Try it
Copy every line of the data below character for character, leaving nothing out.

Given data
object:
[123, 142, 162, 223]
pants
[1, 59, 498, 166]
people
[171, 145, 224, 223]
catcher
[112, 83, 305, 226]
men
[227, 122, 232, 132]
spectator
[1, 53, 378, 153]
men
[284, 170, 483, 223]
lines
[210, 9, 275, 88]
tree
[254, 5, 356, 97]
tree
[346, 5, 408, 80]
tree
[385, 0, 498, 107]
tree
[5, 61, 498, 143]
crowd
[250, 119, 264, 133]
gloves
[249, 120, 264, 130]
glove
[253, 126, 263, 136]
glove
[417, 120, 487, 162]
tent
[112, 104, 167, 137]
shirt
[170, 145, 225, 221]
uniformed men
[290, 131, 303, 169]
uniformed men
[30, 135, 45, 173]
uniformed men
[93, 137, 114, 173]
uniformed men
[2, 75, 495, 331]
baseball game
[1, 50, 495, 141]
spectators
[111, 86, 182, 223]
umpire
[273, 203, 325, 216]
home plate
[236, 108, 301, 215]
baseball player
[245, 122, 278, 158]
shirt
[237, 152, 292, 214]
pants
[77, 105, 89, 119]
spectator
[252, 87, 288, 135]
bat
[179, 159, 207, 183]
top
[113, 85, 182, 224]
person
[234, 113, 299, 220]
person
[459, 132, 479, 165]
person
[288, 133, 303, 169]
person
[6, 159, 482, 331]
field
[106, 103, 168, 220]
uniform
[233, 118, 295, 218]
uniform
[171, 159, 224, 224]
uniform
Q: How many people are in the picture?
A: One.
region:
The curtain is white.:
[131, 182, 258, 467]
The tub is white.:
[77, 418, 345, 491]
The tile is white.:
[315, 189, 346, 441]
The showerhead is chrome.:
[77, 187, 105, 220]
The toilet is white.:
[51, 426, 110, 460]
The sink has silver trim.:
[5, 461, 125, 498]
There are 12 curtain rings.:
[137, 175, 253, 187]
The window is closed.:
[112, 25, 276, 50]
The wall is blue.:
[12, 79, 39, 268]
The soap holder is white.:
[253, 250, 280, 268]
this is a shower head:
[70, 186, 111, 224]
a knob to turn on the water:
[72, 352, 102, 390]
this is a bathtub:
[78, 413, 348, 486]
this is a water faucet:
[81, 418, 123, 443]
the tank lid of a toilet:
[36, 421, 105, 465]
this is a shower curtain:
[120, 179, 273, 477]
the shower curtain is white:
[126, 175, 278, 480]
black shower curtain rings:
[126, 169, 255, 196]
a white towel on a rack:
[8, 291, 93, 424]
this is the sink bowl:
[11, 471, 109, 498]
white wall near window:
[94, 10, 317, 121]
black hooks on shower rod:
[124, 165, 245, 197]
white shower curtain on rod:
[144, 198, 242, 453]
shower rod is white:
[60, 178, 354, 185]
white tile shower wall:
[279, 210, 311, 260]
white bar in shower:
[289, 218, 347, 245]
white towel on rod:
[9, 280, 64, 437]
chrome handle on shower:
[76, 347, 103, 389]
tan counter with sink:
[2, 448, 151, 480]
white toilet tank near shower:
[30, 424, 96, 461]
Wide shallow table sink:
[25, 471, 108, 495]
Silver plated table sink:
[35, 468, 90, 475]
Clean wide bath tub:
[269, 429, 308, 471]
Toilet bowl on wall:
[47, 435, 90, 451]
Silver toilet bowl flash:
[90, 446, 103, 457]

Exercise output
object:
[123, 142, 162, 223]
pants
[1, 59, 498, 166]
people
[171, 145, 224, 223]
catcher
[112, 83, 305, 226]
men
[227, 122, 232, 132]
spectator
[1, 53, 378, 153]
men
[284, 170, 483, 223]
lines
[210, 9, 275, 88]
tree
[254, 5, 356, 97]
tree
[346, 5, 408, 80]
tree
[385, 0, 498, 107]
tree
[5, 61, 498, 143]
crowd
[250, 119, 264, 133]
gloves
[249, 120, 264, 130]
glove
[253, 126, 263, 136]
glove
[417, 120, 487, 162]
tent
[112, 104, 167, 137]
shirt
[170, 145, 225, 221]
uniformed men
[290, 131, 303, 169]
uniformed men
[30, 135, 45, 173]
uniformed men
[93, 137, 114, 173]
uniformed men
[2, 75, 495, 331]
baseball game
[1, 50, 495, 141]
spectators
[111, 86, 182, 223]
umpire
[273, 203, 325, 216]
home plate
[236, 108, 301, 215]
baseball player
[245, 122, 278, 158]
shirt
[237, 152, 292, 214]
pants
[77, 105, 89, 119]
spectator
[252, 87, 288, 135]
bat
[179, 159, 207, 183]
top
[113, 85, 182, 224]
person
[234, 113, 299, 220]
person
[459, 132, 479, 165]
person
[288, 133, 303, 169]
person
[6, 159, 482, 331]
field
[106, 103, 168, 220]
uniform
[233, 118, 295, 218]
uniform
[171, 159, 224, 224]
uniform
Q: How many people are in the picture?
A: One.
region:
The curtain is white.:
[131, 182, 258, 467]
The tub is white.:
[77, 418, 345, 491]
The tile is white.:
[315, 189, 346, 441]
The showerhead is chrome.:
[77, 187, 105, 220]
The toilet is white.:
[51, 426, 110, 460]
The sink has silver trim.:
[5, 461, 125, 498]
There are 12 curtain rings.:
[137, 175, 253, 187]
The window is closed.:
[112, 25, 276, 50]
The wall is blue.:
[12, 79, 39, 268]
The soap holder is white.:
[253, 250, 280, 268]
this is a shower head:
[70, 186, 111, 224]
a knob to turn on the water:
[72, 352, 102, 390]
this is a bathtub:
[78, 413, 348, 486]
this is a water faucet:
[81, 418, 123, 443]
the tank lid of a toilet:
[36, 421, 105, 465]
this is a shower curtain:
[120, 179, 273, 477]
the shower curtain is white:
[126, 175, 278, 480]
black shower curtain rings:
[126, 169, 255, 196]
a white towel on a rack:
[8, 291, 93, 424]
this is the sink bowl:
[11, 471, 109, 498]
white wall near window:
[94, 10, 317, 121]
black hooks on shower rod:
[124, 165, 245, 197]
white shower curtain on rod:
[144, 198, 242, 453]
shower rod is white:
[60, 178, 354, 185]
white tile shower wall:
[279, 210, 311, 260]
white bar in shower:
[289, 218, 347, 245]
white towel on rod:
[9, 280, 64, 437]
chrome handle on shower:
[76, 347, 103, 389]
tan counter with sink:
[2, 448, 151, 480]
white toilet tank near shower:
[30, 424, 96, 461]
Wide shallow table sink:
[25, 471, 108, 495]
Silver plated table sink:
[35, 468, 90, 475]
Clean wide bath tub:
[269, 429, 308, 471]
Toilet bowl on wall:
[47, 435, 90, 451]
Silver toilet bowl flash:
[90, 446, 103, 457]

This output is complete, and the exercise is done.